[WHAT NEEDS TO BE DONE]:
Gather each line below that contains the string "viešajai", and copy every such line.

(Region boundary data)
..............................
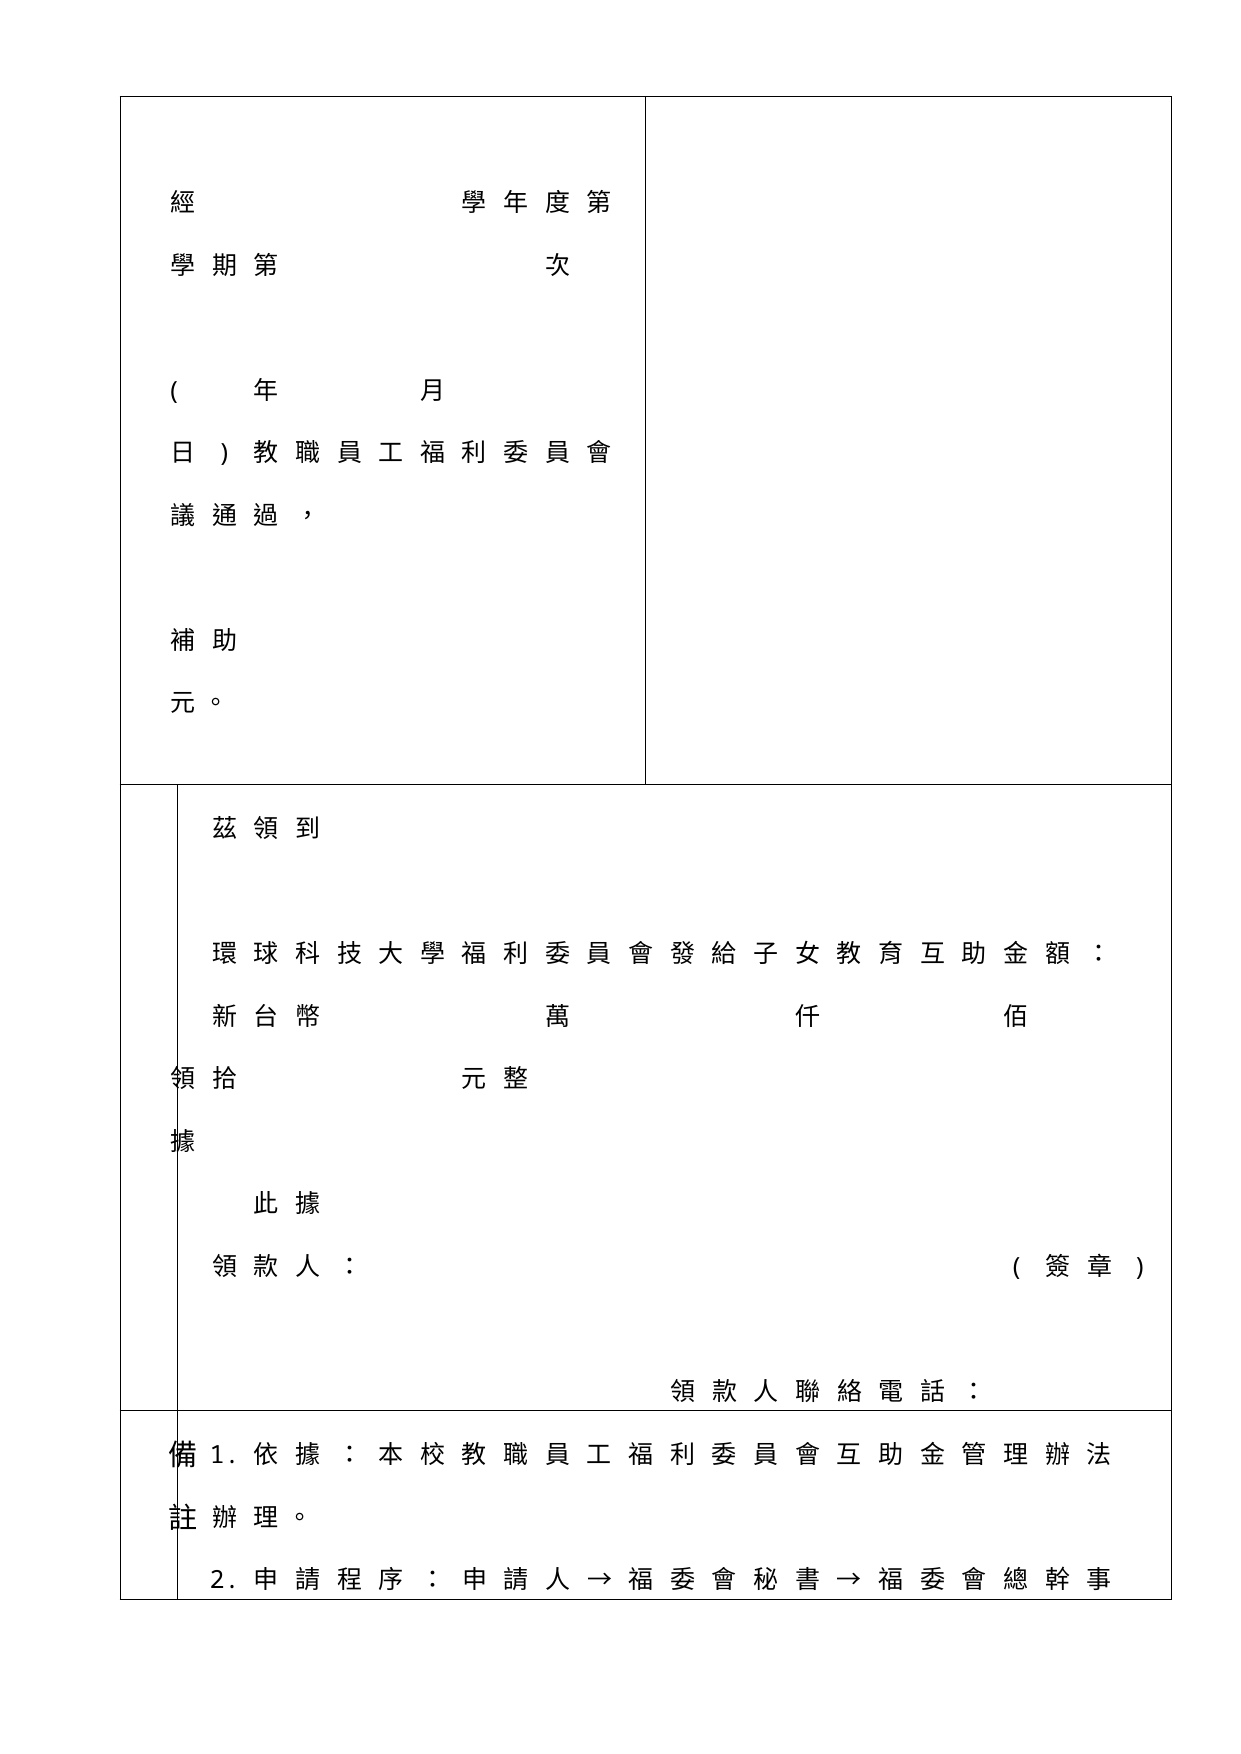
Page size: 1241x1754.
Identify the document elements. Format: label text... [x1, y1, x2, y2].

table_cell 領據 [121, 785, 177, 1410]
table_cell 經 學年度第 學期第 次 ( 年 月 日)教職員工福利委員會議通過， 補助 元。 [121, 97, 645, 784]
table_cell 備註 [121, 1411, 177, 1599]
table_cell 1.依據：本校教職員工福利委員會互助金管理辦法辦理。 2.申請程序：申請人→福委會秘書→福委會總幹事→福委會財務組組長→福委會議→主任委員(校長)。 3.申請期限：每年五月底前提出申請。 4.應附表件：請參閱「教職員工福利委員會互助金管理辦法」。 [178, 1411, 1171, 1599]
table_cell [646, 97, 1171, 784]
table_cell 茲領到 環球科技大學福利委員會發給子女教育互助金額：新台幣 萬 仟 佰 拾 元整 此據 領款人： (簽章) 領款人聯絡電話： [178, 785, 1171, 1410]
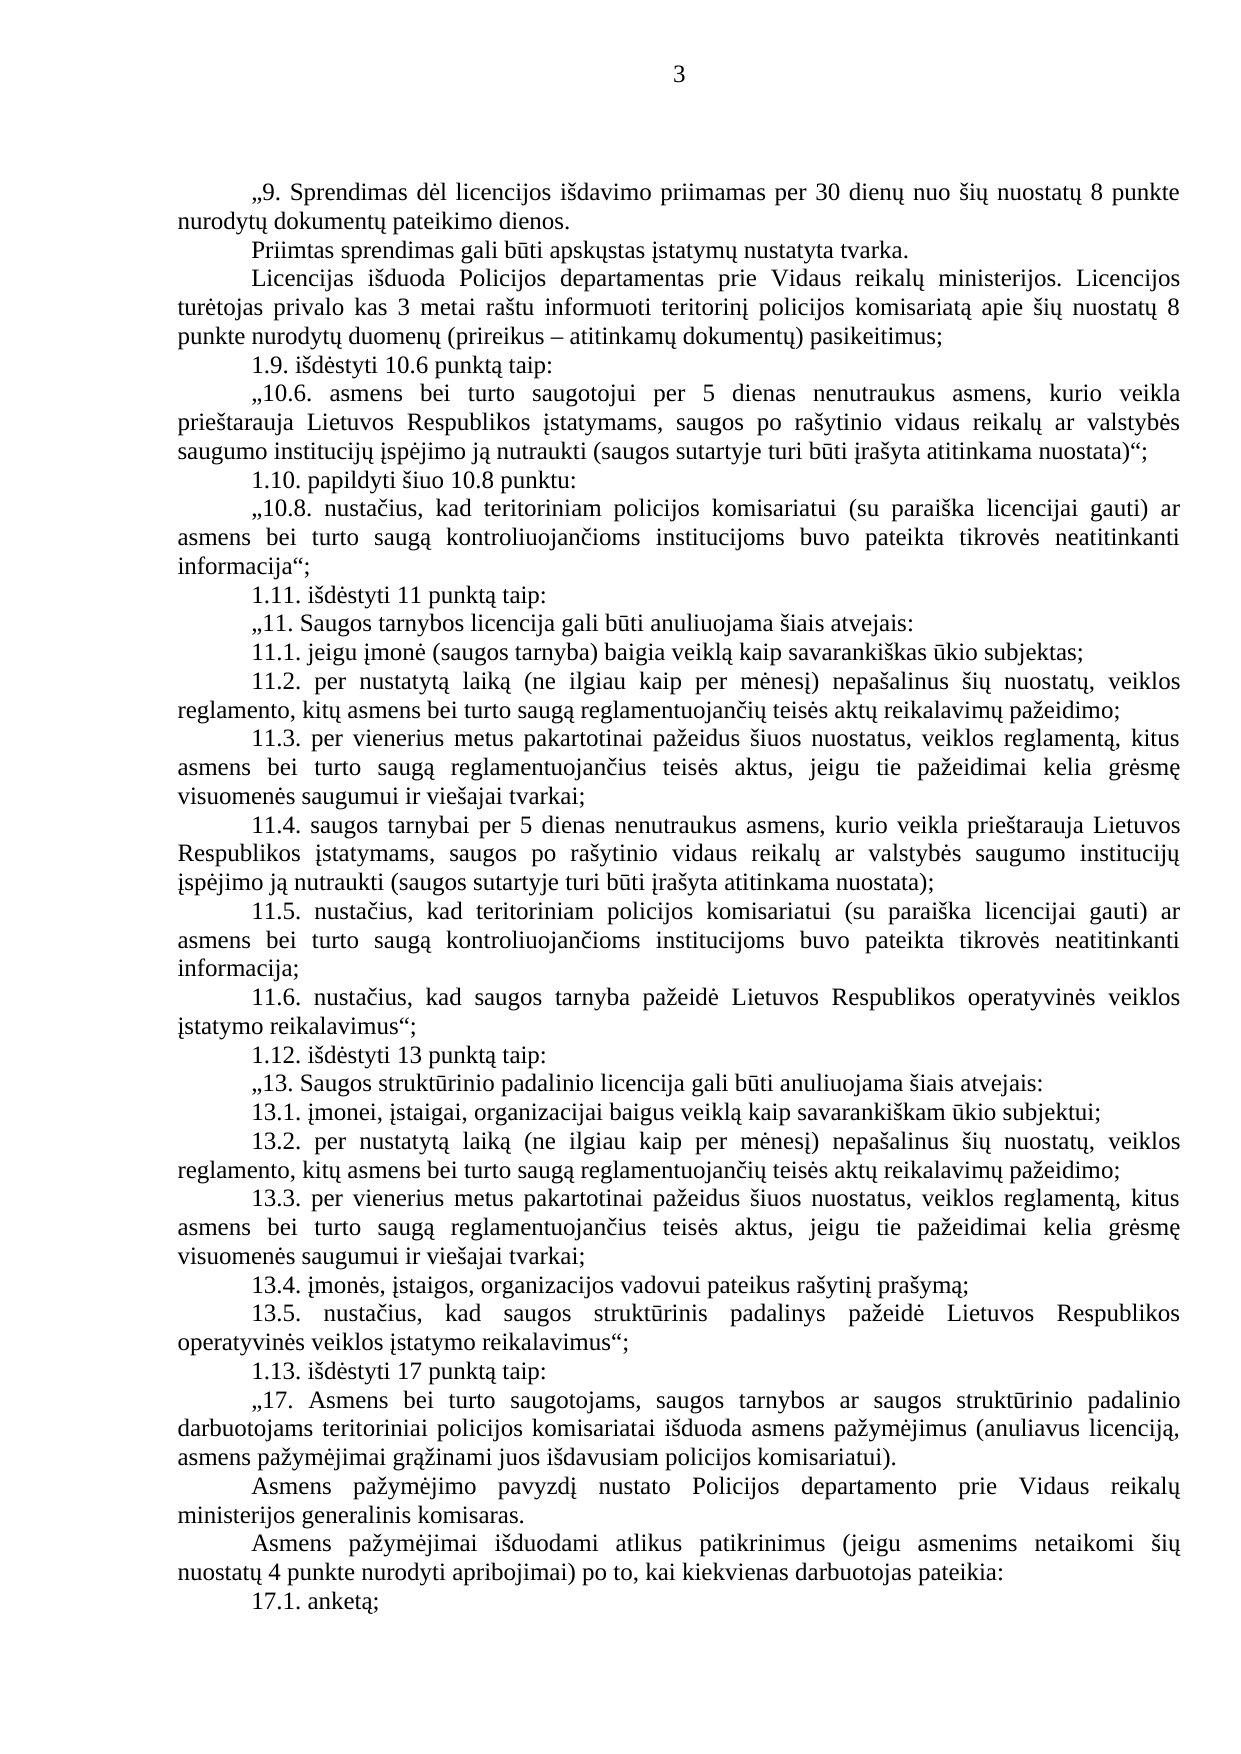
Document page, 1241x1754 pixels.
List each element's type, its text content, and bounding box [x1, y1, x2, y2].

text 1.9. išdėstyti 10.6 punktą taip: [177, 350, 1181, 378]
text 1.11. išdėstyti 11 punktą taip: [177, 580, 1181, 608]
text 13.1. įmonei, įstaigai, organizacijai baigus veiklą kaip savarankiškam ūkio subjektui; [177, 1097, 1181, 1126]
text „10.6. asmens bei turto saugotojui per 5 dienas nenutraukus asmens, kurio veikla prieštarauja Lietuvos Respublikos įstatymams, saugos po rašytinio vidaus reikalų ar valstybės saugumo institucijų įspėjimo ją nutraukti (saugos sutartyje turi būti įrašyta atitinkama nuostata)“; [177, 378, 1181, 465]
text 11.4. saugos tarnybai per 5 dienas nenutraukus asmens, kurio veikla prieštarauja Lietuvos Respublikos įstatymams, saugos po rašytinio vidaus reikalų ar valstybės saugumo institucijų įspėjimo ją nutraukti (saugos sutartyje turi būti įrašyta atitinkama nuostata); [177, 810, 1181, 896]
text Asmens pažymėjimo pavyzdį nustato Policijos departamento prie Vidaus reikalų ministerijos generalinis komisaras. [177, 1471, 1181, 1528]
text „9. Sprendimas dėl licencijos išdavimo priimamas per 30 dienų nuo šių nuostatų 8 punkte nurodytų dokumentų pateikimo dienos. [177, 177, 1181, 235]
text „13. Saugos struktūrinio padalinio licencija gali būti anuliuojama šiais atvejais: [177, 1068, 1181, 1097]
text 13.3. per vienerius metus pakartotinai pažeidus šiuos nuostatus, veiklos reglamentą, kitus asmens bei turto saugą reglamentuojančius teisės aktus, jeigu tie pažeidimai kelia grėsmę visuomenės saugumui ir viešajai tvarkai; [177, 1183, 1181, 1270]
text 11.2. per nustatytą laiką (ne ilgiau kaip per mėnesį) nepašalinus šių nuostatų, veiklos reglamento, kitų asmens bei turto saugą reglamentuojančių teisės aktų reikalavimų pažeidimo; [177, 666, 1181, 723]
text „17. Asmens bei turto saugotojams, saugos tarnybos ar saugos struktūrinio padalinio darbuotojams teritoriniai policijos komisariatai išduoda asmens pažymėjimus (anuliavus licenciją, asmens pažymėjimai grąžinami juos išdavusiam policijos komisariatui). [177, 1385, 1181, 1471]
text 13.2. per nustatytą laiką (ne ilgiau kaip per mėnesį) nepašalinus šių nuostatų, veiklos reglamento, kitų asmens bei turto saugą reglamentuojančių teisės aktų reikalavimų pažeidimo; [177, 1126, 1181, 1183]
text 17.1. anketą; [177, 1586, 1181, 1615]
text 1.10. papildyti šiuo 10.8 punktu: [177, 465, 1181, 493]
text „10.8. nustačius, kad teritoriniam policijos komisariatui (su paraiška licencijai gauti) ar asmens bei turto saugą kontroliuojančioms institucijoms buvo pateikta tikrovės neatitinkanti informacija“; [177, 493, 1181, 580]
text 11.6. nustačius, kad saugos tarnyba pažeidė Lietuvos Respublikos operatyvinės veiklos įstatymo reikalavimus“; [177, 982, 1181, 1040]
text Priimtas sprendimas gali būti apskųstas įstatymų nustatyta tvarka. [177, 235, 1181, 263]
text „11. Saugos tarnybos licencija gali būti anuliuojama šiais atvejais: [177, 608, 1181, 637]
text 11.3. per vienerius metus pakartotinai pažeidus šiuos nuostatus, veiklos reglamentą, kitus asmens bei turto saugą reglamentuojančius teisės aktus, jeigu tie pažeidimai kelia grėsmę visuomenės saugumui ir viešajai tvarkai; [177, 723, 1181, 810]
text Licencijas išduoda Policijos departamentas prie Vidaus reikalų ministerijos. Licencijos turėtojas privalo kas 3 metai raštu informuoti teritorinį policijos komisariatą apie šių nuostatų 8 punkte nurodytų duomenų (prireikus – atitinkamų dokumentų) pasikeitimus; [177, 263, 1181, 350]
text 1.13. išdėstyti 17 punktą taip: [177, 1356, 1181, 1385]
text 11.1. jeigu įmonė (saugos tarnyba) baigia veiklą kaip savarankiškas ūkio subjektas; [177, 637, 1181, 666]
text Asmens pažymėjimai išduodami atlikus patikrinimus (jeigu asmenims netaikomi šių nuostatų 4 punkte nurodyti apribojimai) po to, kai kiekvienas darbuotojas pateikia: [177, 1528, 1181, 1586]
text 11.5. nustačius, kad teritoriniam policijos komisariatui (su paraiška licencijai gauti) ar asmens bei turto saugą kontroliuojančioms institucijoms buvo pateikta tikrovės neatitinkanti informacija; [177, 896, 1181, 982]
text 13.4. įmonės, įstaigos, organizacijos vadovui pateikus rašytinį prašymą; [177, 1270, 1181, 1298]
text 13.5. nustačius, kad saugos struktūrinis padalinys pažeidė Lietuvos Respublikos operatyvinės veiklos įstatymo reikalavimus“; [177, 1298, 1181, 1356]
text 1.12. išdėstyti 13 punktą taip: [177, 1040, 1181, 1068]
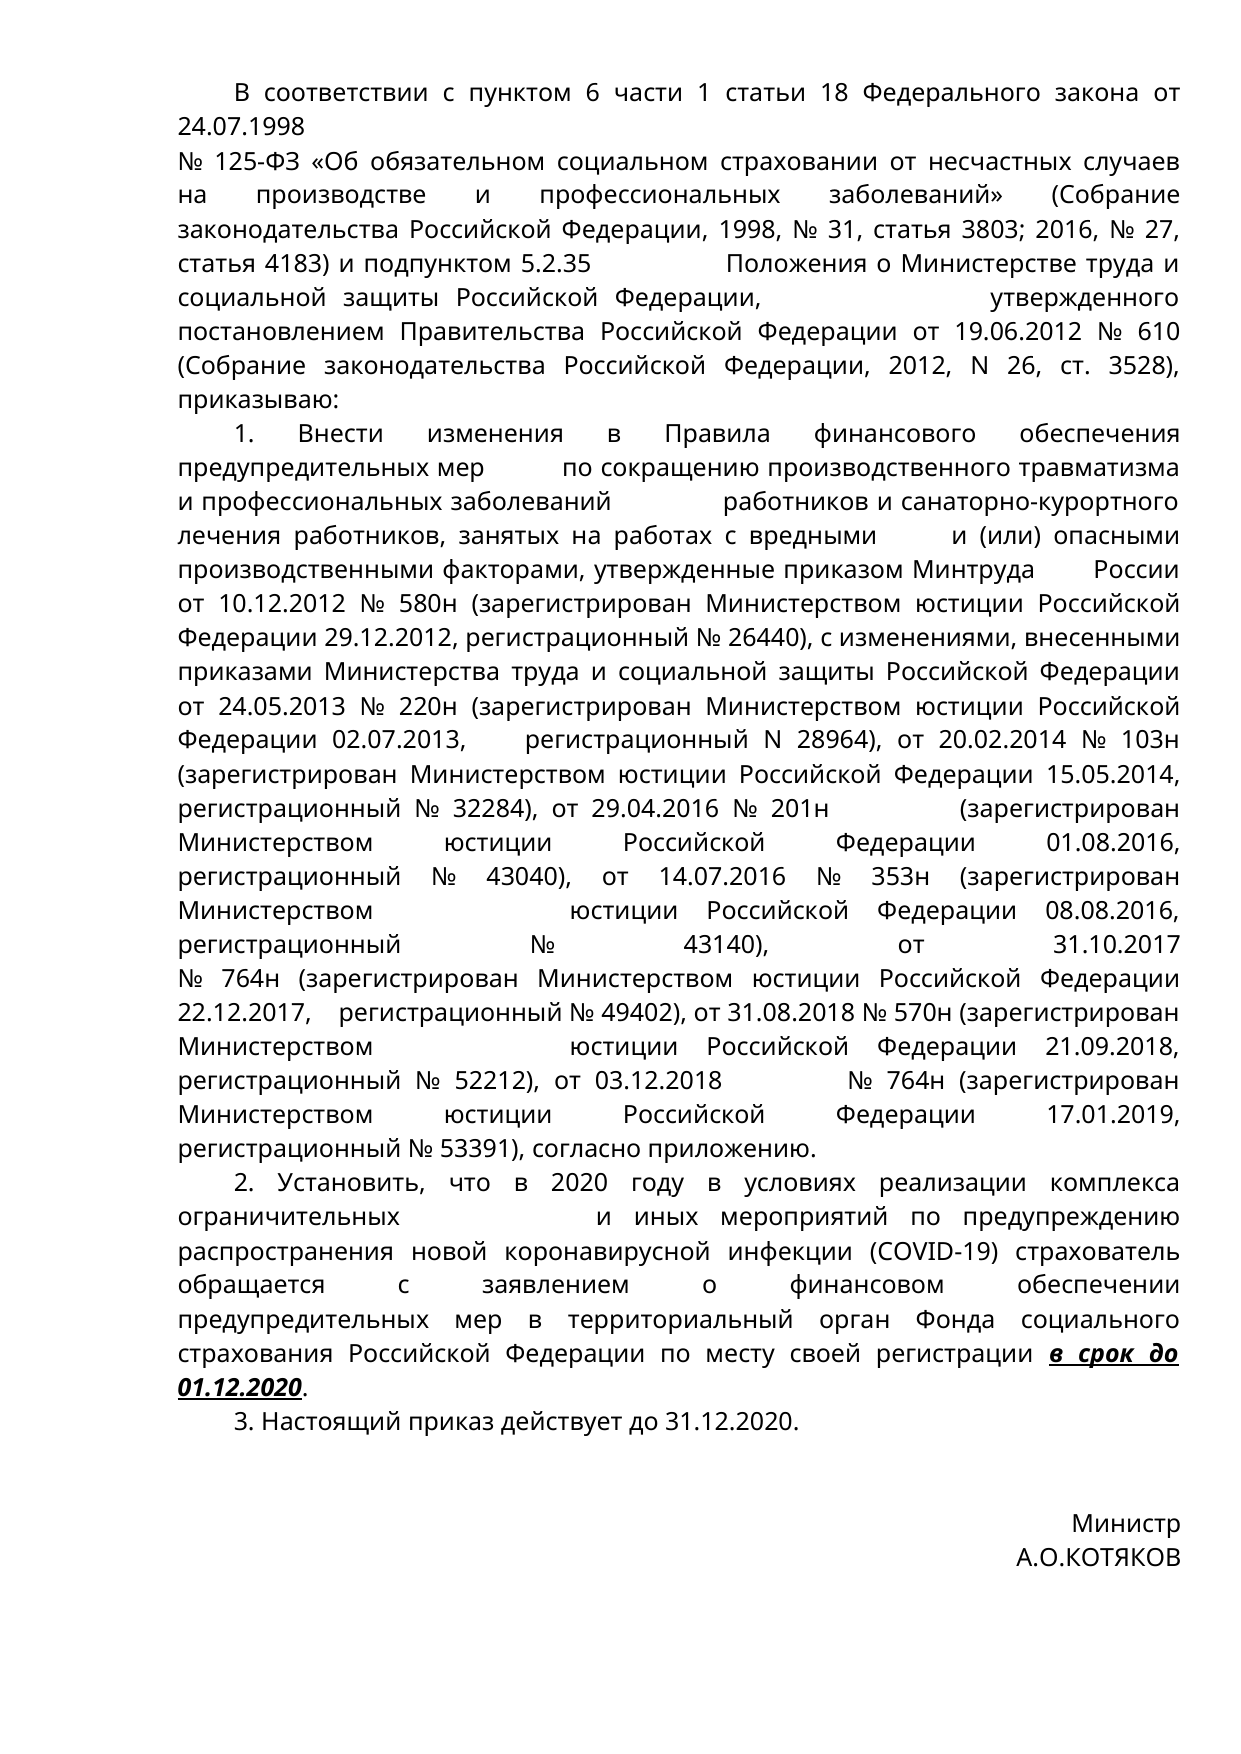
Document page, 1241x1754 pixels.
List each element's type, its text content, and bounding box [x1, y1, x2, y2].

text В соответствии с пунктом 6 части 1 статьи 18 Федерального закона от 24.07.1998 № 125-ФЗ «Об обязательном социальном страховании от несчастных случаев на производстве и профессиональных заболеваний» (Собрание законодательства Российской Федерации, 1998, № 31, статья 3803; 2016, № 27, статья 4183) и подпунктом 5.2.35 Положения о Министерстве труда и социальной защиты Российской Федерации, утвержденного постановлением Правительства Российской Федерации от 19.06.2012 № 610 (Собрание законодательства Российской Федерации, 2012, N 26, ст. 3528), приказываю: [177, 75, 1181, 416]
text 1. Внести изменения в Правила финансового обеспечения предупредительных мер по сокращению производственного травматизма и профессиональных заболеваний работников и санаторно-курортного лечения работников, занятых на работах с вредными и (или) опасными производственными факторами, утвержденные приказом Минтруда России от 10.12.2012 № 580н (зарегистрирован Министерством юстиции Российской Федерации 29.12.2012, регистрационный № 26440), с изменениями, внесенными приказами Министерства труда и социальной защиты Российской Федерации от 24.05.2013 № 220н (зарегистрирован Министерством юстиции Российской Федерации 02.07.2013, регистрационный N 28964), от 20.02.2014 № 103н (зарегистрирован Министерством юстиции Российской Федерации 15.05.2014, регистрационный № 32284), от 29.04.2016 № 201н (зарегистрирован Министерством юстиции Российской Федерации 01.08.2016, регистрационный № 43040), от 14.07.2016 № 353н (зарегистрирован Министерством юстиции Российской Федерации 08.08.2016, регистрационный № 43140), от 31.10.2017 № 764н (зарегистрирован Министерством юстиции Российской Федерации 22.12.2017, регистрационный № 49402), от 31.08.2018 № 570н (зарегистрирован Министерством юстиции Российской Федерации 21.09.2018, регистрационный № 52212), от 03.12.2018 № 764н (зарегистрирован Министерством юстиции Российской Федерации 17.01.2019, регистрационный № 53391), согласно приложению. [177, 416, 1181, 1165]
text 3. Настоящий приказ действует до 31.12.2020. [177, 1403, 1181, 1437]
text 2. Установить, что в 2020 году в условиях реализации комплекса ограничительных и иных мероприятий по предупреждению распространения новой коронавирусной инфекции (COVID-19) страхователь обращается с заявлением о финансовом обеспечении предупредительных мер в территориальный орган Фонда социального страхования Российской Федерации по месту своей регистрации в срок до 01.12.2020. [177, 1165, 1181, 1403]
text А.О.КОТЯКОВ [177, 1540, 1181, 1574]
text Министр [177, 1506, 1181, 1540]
..............................
[SOLUTION TO THIS TASK]:
text 13.3. per vienerius metus pakartotinai pažeidus šiuos nuostatus, veiklos reglamentą, kitus asmens bei turto saugą reglamentuojančius teisės aktus, jeigu tie pažeidimai kelia grėsmę visuomenės saugumui ir viešajai tvarkai; [177, 1183, 1181, 1270]
text 11.3. per vienerius metus pakartotinai pažeidus šiuos nuostatus, veiklos reglamentą, kitus asmens bei turto saugą reglamentuojančius teisės aktus, jeigu tie pažeidimai kelia grėsmę visuomenės saugumui ir viešajai tvarkai; [177, 723, 1181, 810]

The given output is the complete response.